Void pointer is a generic pointer type. No pointer arithmetic can be done on it. Void pointers are normally used for,

Passing generic pointers to functions and returning such pointers.

As a intermediate pointer type.

Used when the exact pointer type will be known at a later point of time.

• void main(){

      int i=i++,j=j++,k=k++;

printf(“%d%d%d”,i,j,k);

}

Answer:

Garbage values.

Explanation:

An identifier is available to use in program code from the point of its declaration.

So expressions such as  i = i++ are valid statements. The i, j and k are automatic variables and so they contain some garbage value. Garbage in is garbage out (GIGO).

• void main(){

      static int i=i++, j=j++, k=k++;

printf(“i = %d j = %d k = %d”, i, j, k);

}

Answer:

i = 1 j = 1 k = 1

Explanation:

Since static variables are initialized to zero by default.

• void main(){

      while(1){

            if(printf("%d",printf("%d")))

                  break;

            else

                  continue;

      }

}

Answer:

Garbage values

Explanation:

The inner printf executes first to print some garbage value. The printf returns no of characters printed and this value also cannot be predicted. Still the outer printf  prints something and so returns a non-zero value. So it encounters the break statement and comes out of the while statement.

• main(){

      unsigned int i=10;

      while(i-->=0)

            printf("%u ",i);

}

Answer:

      10 9 8 7 6 5 4 3 2 1 0 65535 65534…..

Explanation:

Since i is an unsigned integer it can never become negative.
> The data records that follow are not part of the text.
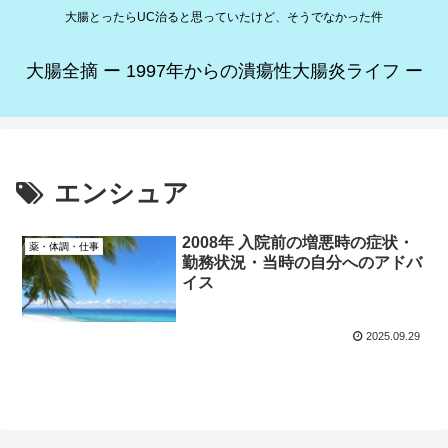
大腸とったらUC治ると思っていたけど、そうでなかった件
大腸全摘 ー 1997年からの潰瘍性大腸炎ライフ ー
エンシュア
2008年 入院前の増悪時の症状・
薬・体調・仕事
勤務状況・当時の自分へのアドバ
イス
2025.09.29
So the expression i-- >=0  will always be true, leading to an infinite loop.   

• main(){

      int x,y=2,z,a;

      if(x=y%2) z=2;

      a=2;

      printf("%d %d ",z,x);

}

Answer:

Garbage-value 0

Explanation:

The value of y%2 is 0. This value is assigned to x. The condition reduces to if (x) or in other words if(0) and so z goes uninitialized.

Thumb Rule: Check all control paths to write bug free code.

• main(){

      int a[10];

      printf("%d",*a+1-*a+3);

}

Answer:

4 

Explanation:

      *a and -*a cancels out. The result is as simple as 1 + 3 = 4 !   

• main(){

      unsigned int i=65000;

      while(i++!=0);

      printf("%d",i);

}

Answer:

 1

Explanation:

Note the semicolon after the while statement. When the value of i becomes 0 it comes out of while loop. Due to post-increment on i the value of i while printing is 1.

 

• main(){

      int i=0;

      while(+(+i--)!=0)

            i-=i++;

      printf("%d",i);

}

Answer:

-1

Explanation:

Unary + is the only dummy operator in C. So it has no effect on the expression and now the while loop is,    while(i--!=0) which is false and so breaks out of while loop. The value –1 is printed due to the post-decrement operator.

     

• main(){

      float f=5,g=10;

      enum{i=10,j=20,k=50};

      printf("%d\n",++k);

      printf("%f\n",f<<2);

      printf("%lf\n",f%g);

      printf("%lf\n",fmod(f,g));

}

Answer:

Line no 5: Error: Lvalue required

Line no 6: Cannot apply leftshift to float

Line no 7: Cannot apply mod to float

Explanation:

Enumeration constants cannot be modified, so you cannot apply ++.Bit-wise operators and % operators cannot be applied on float values.fmod() is to find the modulus values for floats as % operator is for ints.